Set out every line of the listing below as a JSON list of strings, one string per line, omitting the blank lines.

-----

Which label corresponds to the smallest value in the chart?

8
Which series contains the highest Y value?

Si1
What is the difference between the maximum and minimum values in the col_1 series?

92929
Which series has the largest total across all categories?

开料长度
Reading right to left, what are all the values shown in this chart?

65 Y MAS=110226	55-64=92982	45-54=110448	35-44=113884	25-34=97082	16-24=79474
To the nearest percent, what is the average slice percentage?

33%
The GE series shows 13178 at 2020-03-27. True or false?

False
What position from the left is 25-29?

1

-----

> RESPONSE TO THE EXERCISE
[
  "Which label corresponds to the smallest value in the chart?",
  "8",
  "Which series contains the highest Y value?",
  "Si1",
  "What is the difference between the maximum and minimum values in the col_1 series?",
  "92929",
  "Which series has the largest total across all categories?",
  "开料长度",
  "Reading right to left, what are all the values shown in this chart?",
  "65 Y MAS=110226\t55-64=92982\t45-54=110448\t35-44=113884\t25-34=97082\t16-24=79474",
  "To the nearest percent, what is the average slice percentage?",
  "33%",
  "The GE series shows 13178 at 2020-03-27. True or false?",
  "False",
  "What position from the left is 25-29?",
  "1"
]